El hombre no puede gozar conjuntamente de los derechos de un estado
incivil y otro civil. Para poder obtener justicia cede su derecho de
determinar por sí en qué consiste aquélla en los puntos más
esenciales para él. Para poder asegurar alguna libertad entrega en
fideicomiso la totalidad de aquélla”[36].
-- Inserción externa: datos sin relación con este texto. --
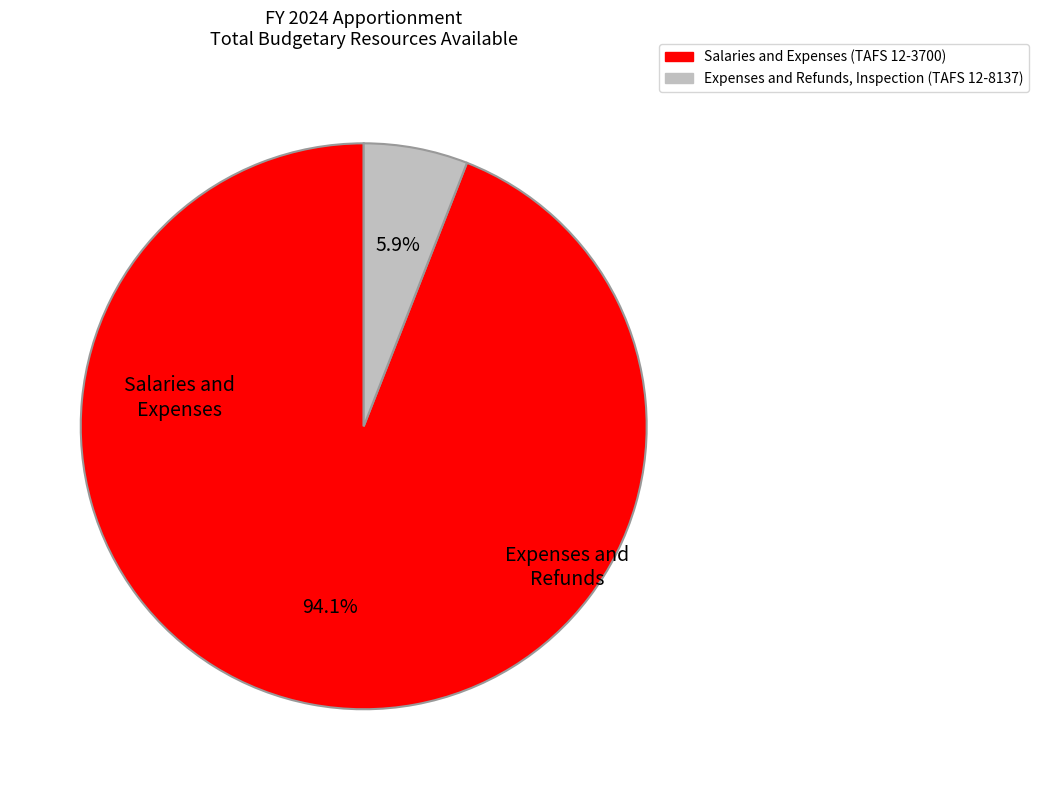

To the nearest percent, what is the difference between the Expenses and Refunds, Inspection (TAFS 12-8137) and Salaries and Expenses (TAFS 12-3700) slice percentages?

88%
También nos habla del contrato cuando sostiene que “la sociedad es
ciertamente un contrato. Los contratos accesorios concluidos pensando en
objetos de mero interés ocasional pueden ser rescindidos a voluntad
–pero el Estado no puede considerarse de la misma medida que un pacto
de constitución de sociedad que trafica en pimiento y café, en algodón
o tabaco o en alguna otra preocupación baja, que puede ser creada en
consideración a un interés temporal de poca importancia y disuelto al
arbitrio de las partes-. Hay que considerarlo como otra reverencia,
porque no es una asociación que se proponga lograr cosas que hacen
referencia únicamente a la existencia animal de la naturaleza temporal
y perecedera. Es una sociedad de toda ciencia y de todo arte; una
sociedad de toda virtud y toda perfección. Por lo que hace a los fines
de la asociación, no pueden conseguirse en muchas generaciones y por
ello es una asociación no sólo entre vivos, sino entre muertos y los
que han de nacer. Todo contrato de todo Estado particular no es sino una
cláusula del gran contrato primario de la sociedad eterna que liga las
naturalezas inferiores con los superiores, conectando el mundo visible
con el invisible, según un pacto fijo, sancionado por el juramente
inviolable que mantiene en sus puestos apropiados todas las naturalezas
físicas y morales”[37].
Como
bien señala MacIntyre, “Las Ideas de Burke son importantes, aunque
solo sea por su influencia consiguiente... La valoración de ellas hace
frente a una dificultad inicial, a saber: si Burke tienen razón, la
discusión racional sobre esos temas está fuera de lugar. De ahí que
por el solo hecho de aventurarnos a discutir con él resulta que
presuponemos la verdad de los que estamos tratando de establecer.” Según
este autor podemos encontrar dos errores en su razonamiento; “En
primer lugar Burke confunde la sociedad con el Estado. Identifica las
formas particulares de las instituciones políticas con las
instituciones en general. De premisas que establecen meramente la
necesidad de un ordenamiento social estable y establecido trata de
inferir la conclusión de que Luis XVI no debe ser decapitado... En
segundo lugar, la defensa que hace Burke del prejuicio y el hábito
contra la crítica reflexiva se asienta sobre un análisis inadecuado de
la noción de obediencia a las reglas”[38].
No
es de extrañar que la mayor influencia de Burke se haya concentrado en
el campo de la política. Seguramente, a través de un análisis
detallado de la vida, obra y pensamiento de Burke, se puedan encontrar
numerosos similitudes entre el Burke pos-revolucionario, y las políticas
conservadoras que caracterizaron a Inglaterra por muchos años hasta la
reciente entrada en escena del Laborismo al poder.
Pero
si Burke era esencialmente un político y un patriota, entonces ¿por qué
su gran miedo y preocupación por hechos que se desencadenaban fuera de
su jurisdicción? Porque la abstracción de los derechos los convertía
en principios morales absolutos, “igualmente válidas contra un
gobierno antiguo y benéfico que contra la tiranía más violenta o la
usurpación mas descarada”. “Contra ellos no cabe prescripción;
ningún pacto es valido; no admiten moderación ni compromiso; cualquier
cosa que se oponga a su plenitud es fraude e injusticia”[39].
Este es el gran miedo de Burke, del político conservador; los derechos
del hombre podían ayudar a importar la enfermedad francesa.